Vente de vin en vrac : la prévention anticrise de la cave de Remoulins-Fournès
Soucieuse de prévenir une crise de débouchés, la cave gardoise de Remoulins-Fournès a entamé depuis dix ans une ambitieuse politique de montée en qualité pour valoriser son vrac.
Soucieuse de prévenir une crise de débouchés, la cave gardoise de Remoulins-Fournès a entamé depuis dix ans une ambitieuse politique de montée en qualité pour valoriser son vrac.
La cave de Remoulins-Fournès produit 80 % de ses 18 000 hectolitres annuels en côtes-du-rhône et côtes-du-rhône-villages. Depuis 2018, elle commercialise son vrac 20 % au-dessus des cours moyens et assure une rémunération de ses 40 adhérents supérieure du même ordre. La discrète coopérative se prépare depuis dix ans à une crise de la demande. Bien lui en a pris : le marché global absorbe aujourd’hui 1,2 million d’hectolitres de côtes-du-rhône régional et côtes-du-rhône-villages sans nom de commune, alors que la production de 2022 atteint 1,65 million d’hectolitres. À cela s’ajoute un stock résiduel de 1,4 million d’hectolitres des années précédentes.
Une stratégie pensée sur le long terme
Tout commence il y a dix ans. Avant de fusionner en 2018, la cave de Remoulins, présidée alors par Guilhem Rouvière, et celle de Fournès partagent le même constat : leur production doit répondre au goût des consommateurs attirés par le fruit et des vins peu alcooleux à la dégustation.
Plus facile à dire qu’à faire… Le management du changement s’avérera fastidieux et aura usé trois présidents et trois directeurs dans les deux coopératives. « Notre première action aura été, chacun de notre côté, de prendre un œnologue de talent et une technicienne pour accompagner les viticulteurs dans leurs parcelles pour qu’ils deviennent vignerons, explique Olivier Gaillaud, l’actuel président.
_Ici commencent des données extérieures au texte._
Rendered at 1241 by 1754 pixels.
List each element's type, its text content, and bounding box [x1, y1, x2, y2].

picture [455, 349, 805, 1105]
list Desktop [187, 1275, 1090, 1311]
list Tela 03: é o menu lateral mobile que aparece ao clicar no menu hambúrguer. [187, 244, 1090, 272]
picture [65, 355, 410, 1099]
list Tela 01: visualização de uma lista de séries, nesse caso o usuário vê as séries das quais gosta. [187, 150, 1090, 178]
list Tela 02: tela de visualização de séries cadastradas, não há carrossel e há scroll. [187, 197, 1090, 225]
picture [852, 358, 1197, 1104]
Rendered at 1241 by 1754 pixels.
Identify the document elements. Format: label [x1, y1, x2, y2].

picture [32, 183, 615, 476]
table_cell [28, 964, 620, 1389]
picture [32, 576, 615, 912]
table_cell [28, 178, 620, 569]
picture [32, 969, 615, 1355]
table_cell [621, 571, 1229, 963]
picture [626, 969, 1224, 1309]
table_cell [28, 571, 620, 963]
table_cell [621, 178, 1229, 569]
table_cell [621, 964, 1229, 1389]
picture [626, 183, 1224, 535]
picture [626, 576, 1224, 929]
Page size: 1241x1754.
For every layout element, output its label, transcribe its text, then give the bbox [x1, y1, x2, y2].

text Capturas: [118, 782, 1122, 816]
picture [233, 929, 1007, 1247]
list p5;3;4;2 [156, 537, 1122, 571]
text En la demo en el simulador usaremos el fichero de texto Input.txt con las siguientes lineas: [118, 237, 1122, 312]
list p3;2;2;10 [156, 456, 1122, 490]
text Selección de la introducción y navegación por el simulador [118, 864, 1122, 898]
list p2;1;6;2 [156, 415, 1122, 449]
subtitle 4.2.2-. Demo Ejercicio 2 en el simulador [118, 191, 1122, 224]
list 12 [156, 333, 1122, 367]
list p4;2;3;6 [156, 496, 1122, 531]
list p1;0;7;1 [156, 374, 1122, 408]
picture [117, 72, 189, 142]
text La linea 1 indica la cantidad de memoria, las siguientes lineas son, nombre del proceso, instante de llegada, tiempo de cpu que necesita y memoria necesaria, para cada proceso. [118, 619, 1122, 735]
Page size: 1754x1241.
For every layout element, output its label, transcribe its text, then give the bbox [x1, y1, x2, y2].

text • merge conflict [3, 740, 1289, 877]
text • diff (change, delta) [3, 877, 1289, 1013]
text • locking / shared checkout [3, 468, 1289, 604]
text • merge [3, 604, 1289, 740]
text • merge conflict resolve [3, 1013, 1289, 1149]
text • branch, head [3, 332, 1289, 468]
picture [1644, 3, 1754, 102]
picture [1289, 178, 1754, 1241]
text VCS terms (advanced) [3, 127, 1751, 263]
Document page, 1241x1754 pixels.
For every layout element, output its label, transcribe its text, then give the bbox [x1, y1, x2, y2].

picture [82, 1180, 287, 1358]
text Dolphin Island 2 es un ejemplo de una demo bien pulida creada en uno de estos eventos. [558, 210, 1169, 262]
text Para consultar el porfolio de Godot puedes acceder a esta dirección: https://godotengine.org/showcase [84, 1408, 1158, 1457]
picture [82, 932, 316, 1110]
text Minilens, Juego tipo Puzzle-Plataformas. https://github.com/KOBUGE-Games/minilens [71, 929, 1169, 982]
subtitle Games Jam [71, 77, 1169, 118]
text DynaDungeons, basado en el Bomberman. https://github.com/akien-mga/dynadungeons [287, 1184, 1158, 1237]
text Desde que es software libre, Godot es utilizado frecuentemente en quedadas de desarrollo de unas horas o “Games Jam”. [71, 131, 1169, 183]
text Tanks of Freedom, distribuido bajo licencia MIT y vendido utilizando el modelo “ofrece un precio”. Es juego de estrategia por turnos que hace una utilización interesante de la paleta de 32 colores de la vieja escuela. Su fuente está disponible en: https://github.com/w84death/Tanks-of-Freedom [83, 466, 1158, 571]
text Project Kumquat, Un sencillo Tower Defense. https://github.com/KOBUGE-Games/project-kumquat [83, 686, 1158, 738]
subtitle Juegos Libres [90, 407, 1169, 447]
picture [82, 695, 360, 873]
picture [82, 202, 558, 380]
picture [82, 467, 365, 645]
Nous voulions sortir de la standardisation et exprimer toute la personnalité de notre terroir. »
Les deux caves exigent un état sanitaire du raisin irréprochable, une première décision bien acceptée. Les viticulteurs renouvellent leurs parcelles avec des plants de syrah et de marselan. Par contre, l’exigence d’apporter au conquêt des raisins à une date maturité imposée, issus de parcelles surveillées à la loupe, passe plus difficilement. La peur de perdre en volume affole certains adhérents. Quelques-uns partent. Olivier Gaillaud, en tant que plus gros apporteur des deux caves, montre l’exemple pour faire adopter les bonnes pratiques. Avec cinq années sur six affectées par des aléas climatiques pénalisants, la baisse de production reste aujourd’hui difficile à quantifier.
La stratégie se concrétise par des hausses de tarifs
Dès le début de la démarche, le président rencontre les négociants, courtiers et opérateurs pour écouter leurs attentes sur le plan qualitatif. Il reste conscient que la réussite du management du changement passe par la concrétisation de premiers petits succès rapides communicables. Les hausses de tarifs arrivent vite. Les adhérents attendront de 2012 à 2017 pour que l’essentiel de la production trouve preneur au juste prix. La cave aura perdu plusieurs clients historiques mais en aura gagné d’autres. « En bon père de famille, nous n’avons investi ni en marketing, ni en communication, ni dans les caveaux de chacune des deux caves, reprend Olivier Gaillaud. Nous nous sommes appuyés sur la curiosité des négociants et courtiers à la recherche de vins axés sur le fruit. » La même politique sobre s’applique au conditionné, qui passe de 10 % à 20 % en dix ans. Les frais de production restent stables, la moyenne d’âge des adhérents baisse à 47 ans et le chiffre d’affaires à l’hectare résiste aux aléas climatiques et au durcissement du marché.
Un groupe Facebook pour convaincre
Afin d’expliquer sa vision d’une nécessaire action collective pour améliorer le revenu des viticulteurs de la vallée du Rhône, Guilhem Rouvière lance, en 2020, un groupe Facebook (1) suivi, aujourd’hui, par plus de 1 100 abonnés. L’ancien champion de full-contact propose sur le très court terme « une politique d’arrachage et une distillation des stocks de rouge pour permettre d’assainir le marché. Puis de répondre aux attentes d’un consommateur, toujours présent, mais qui ne trouve plus son compte avec le côtes-du-rhône générique ». Le viticulteur de Valliguières milite pour un durcissement du cahier des charges de l’AOP afin d’assurer sa montée en gamme et pour une baisse des rendements des 51 hl/ha actuels à 40 hl/ha qu’il pratique déjà sur son domaine. Il exhorte l’interprofession à engager une nouvelle politique de communication forte et adaptée aux jeunes générations.